“The company that is to back your father. Capital stock, twenty-five thousand dollars, one half paid up. Your father to be employed as director of the laboratories at five thousand a year, with a fund of ten thousand to draw upon. You to be employed as secretary and treasurer at fifteen hundred a year. I will take the paid-up stock, and your father and you will have the privilege of buying it back at par within five years. Do you follow me?”
“I think I understand,” was her unexpected reply. Her replies were usually unexpected, like the expressions of her face and figure; she was continually comprehending where one would have said she would not, and not comprehending where it seemed absurd that she should not. “Yes, I understand. . . . What else?”
“Nothing else.”
She looked intently at him, and her eyes seemed to be reading his soul to the bottom.
“Nothing else,” he repeated.
“No obligation—for money—or—for anything?”
“No obligation. A hope perhaps.” He was smiling with the gayest good humor. “But not the kind of hope that ever becomes a disagreeable demand for payment.”
She seated herself, her hands in her lap, her eyes down—a lovely picture of pensive repose. He waited patiently, feasting his senses upon her delicate, aromatic loveliness.
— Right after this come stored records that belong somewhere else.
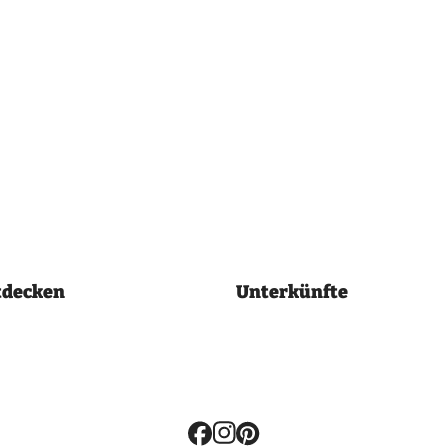
tdecken
Unterkünfte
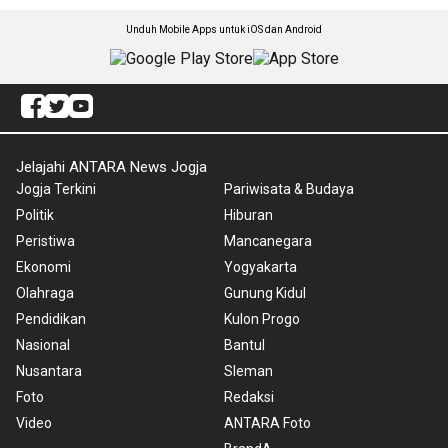
Unduh Mobile Apps untuk iOS dan Android
Jelajahi ANTARA News Jogja
Jogja Terkini
Pariwisata & Budaya
Politik
Hiburan
Peristiwa
Mancanegara
Ekonomi
Yogyakarta
Olahraga
Gunung Kidul
Pendidikan
Kulon Progo
Nasional
Bantul
Nusantara
Sleman
Foto
Redaksi
Video
ANTARA Foto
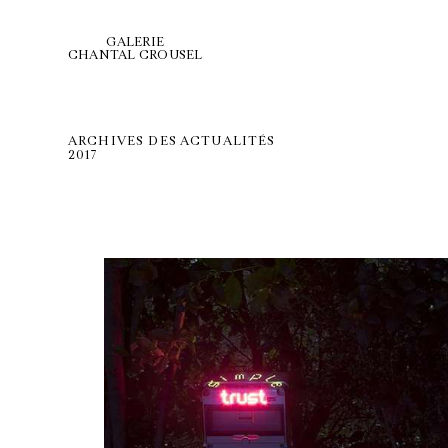
GALERIE
CHANTAL CROUSEL
ARCHIVES DES ACTUALITÉS
2017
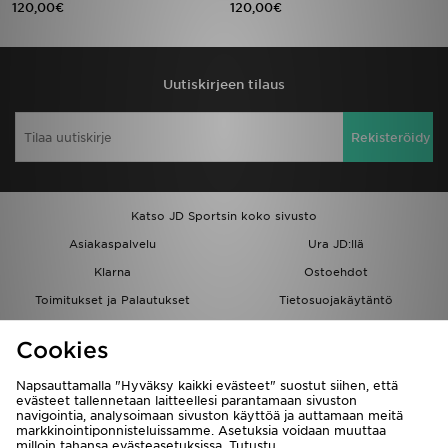
120,00€
120,00€
Urheilu
Uutiskirjeen tilaus
Lataa JD-sovellus
Minun JD
Rekisteröidy
Minun viestini
Katso JD Sportsin koko sivusto
Asiakaspalvelu ja tietoa
Asiakaspalvelu
Ura JD:llä
Klarna
Ostoehdot
Toimitukset ja Palautukset
Tietosuojakäytäntö
Evästeet
Evästeasetukset
Cookies
Löydä myymälä
Opiskelijat
Kumppanuusohjelma
JD Blog
Napsauttamalla "Hyväksy kaikki evästeet" suostut siihen, että
evästeet tallennetaan laitteellesi parantamaan sivuston
navigointia, analysoimaan sivuston käyttöä ja auttamaan meitä
markkinointiponnisteluissamme. Asetuksia voidaan muuttaa
milloin tahansa evästeasetuksissa. Tutustu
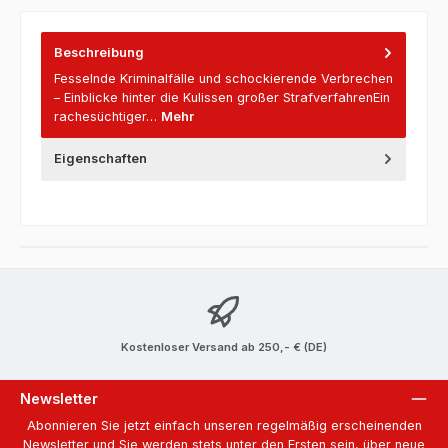
Beschreibung
Fesselnde Kriminalfälle und schockierende Verbrechen
– Einblicke hinter die Kulissen großer StrafverfahrenEin
rachesüchtiger…
Mehr
Eigenschaften
Kostenloser Versand ab 250,- € (DE)
Newsletter
Abonnieren Sie jetzt einfach unseren regelmäßig erscheinenden
Newsletter und Sie werden stets unter den Ersten sein, über neue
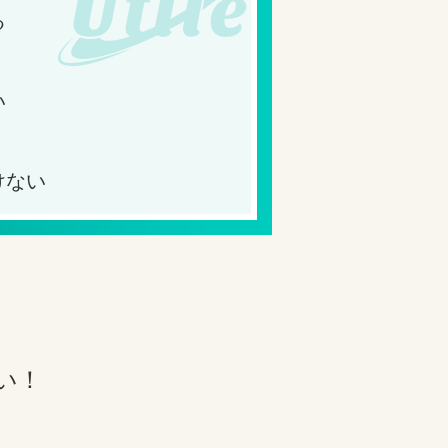
る
い
けない
い！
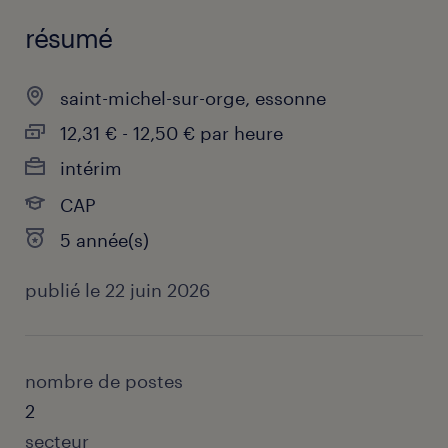
résumé
saint-michel-sur-orge, essonne
12,31 € - 12,50 € par heure
intérim
CAP
5 année(s)
publié le 22 juin 2026
nombre de postes
2
secteur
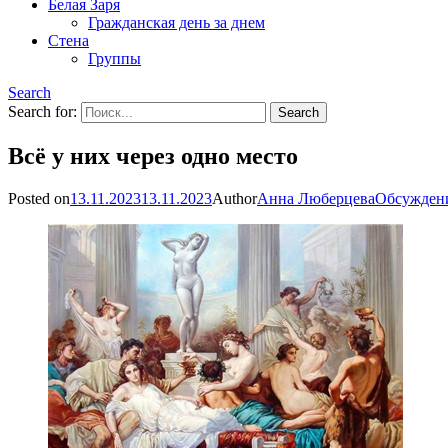
Белая Заря
Гражданская день за днем
Стена
Группы
Search
Search for:
Всё у них через одно место
Posted on
13.11.2023
13.11.2023
Author
Анна Люберцева
Обсужден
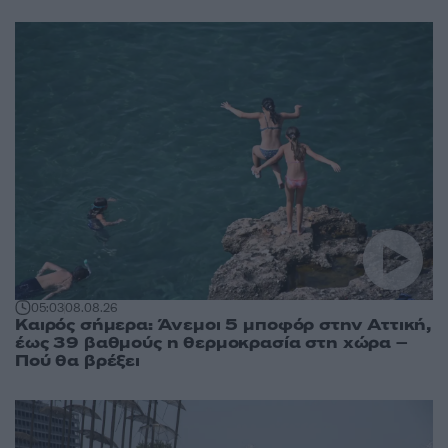
05:03
08.08.26
Καιρός σήμερα: Άνεμοι 5 μποφόρ στην Αττική,
έως 39 βαθμούς η θερμοκρασία στη χώρα –
Πού θα βρέξει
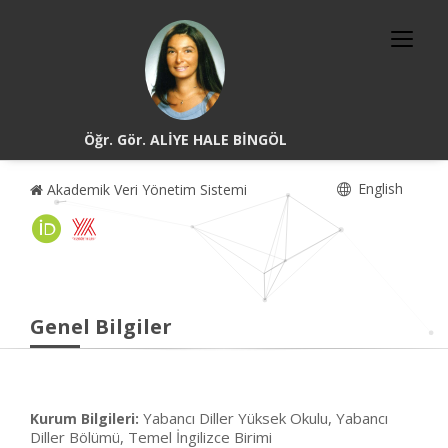
Öğr. Gör. ALİYE HALE BİNGÖL
English
Akademik Veri Yönetim Sistemi
Genel Bilgiler
Yabancı Diller Yüksek Okulu, Yabancı
Kurum Bilgileri:
Diller Bölümü, Temel İngilizce Birimi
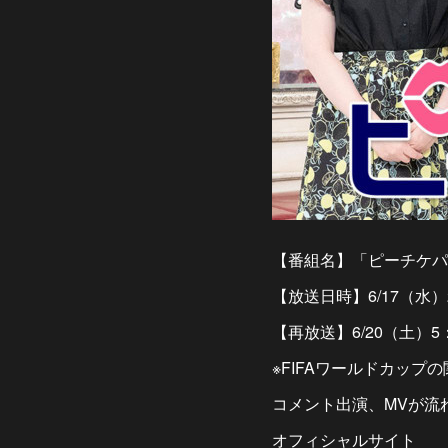
【番組名】「ピーチケパー
【放送日時】6/17（水）
【再放送】6/20（土）5
※FIFAワールドカッ
コメント出演、MVが流
オフィシャルサイト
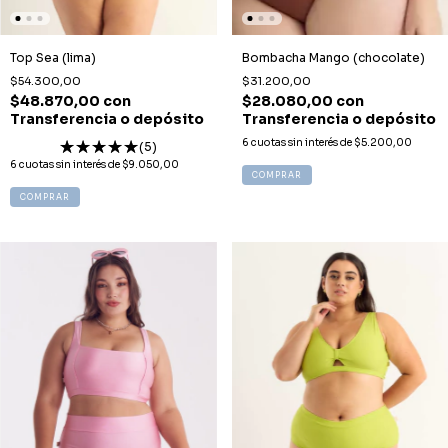
Top Sea (lima)
Bombacha Mango (chocolate)
$54.300,00
$31.200,00
$48.870,00
con
$28.080,00
con
Transferencia o depósito
Transferencia o depósito
6
cuotas sin interés de
$5.200,00
(5)
6
cuotas sin interés de
$9.050,00
COMPRAR
COMPRAR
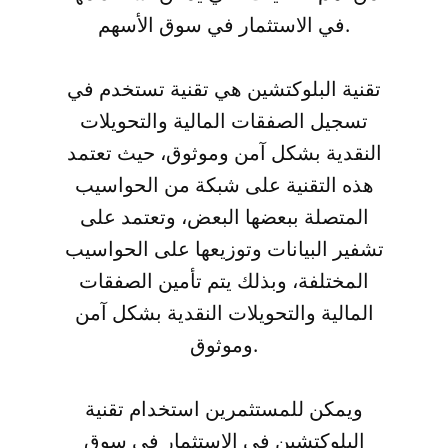
في الاستثمار في سوق الأسهم.
تقنية البلوكتشين هي تقنية تستخدم في
تسجيل الصفقات المالية والتحويلات
النقدية بشكل آمن وموثوق، حيث تعتمد
هذه التقنية على شبكة من الحواسيب
المتصلة ببعضها البعض، وتعتمد على
تشفير البيانات وتوزيعها على الحواسيب
المختلفة، وبذلك يتم تأمين الصفقات
المالية والتحويلات النقدية بشكل آمن
وموثوق.
ويمكن للمستثمرين استخدام تقنية
البلوكتشين في الاستثمار في سوق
At last she said:
“I accept.”
He had anticipated an argument. This promptness took him by surprise. He felt called upon to explain, to excuse her acceptance. “I am taking a little flyer—making a gamble,” said he. “Your father may turn up nothing of commercial value. Again the company may pay big——”
She gave him a long look through half-closed eyes, a queer smile flitting round her lips. “I understand perfectly why you are doing it,” she said. “Do you understand why I am accepting?”
“Why should you refuse?” rejoined he. “It is a good business prop——”
“You know very well why I should refuse. But—” She gave a quiet laugh of experience; it made him feel that she was making a fool of him—“I shall not refuse. I am able to take care of myself. And I want father to have his chance. Of course, I shan’t explain to him.” She gave him a mischievous glance. “And I don’t think you will.”
He contrived to cover his anger, doubt, chagrin, general feeling of having been outwitted. “No, I shan’t tell him,” laughed he. “You are making a great fool of me.”
“Do you want to back out?”
What audacity! He hesitated—did not dare. Her indifference to him—her personal, her physical indifference gave her the mastery. His teeth clenched and his passion blazed in his eyes as he said: “No—you witch! I’ll see it through.”
She smiled lightly. “I suppose you’ll come to the offices of the company—occasionally?” She drew nearer, stood at the corner of the desk. Into her exquisite eyes came a look of tenderness. “And I shall be glad to see you.”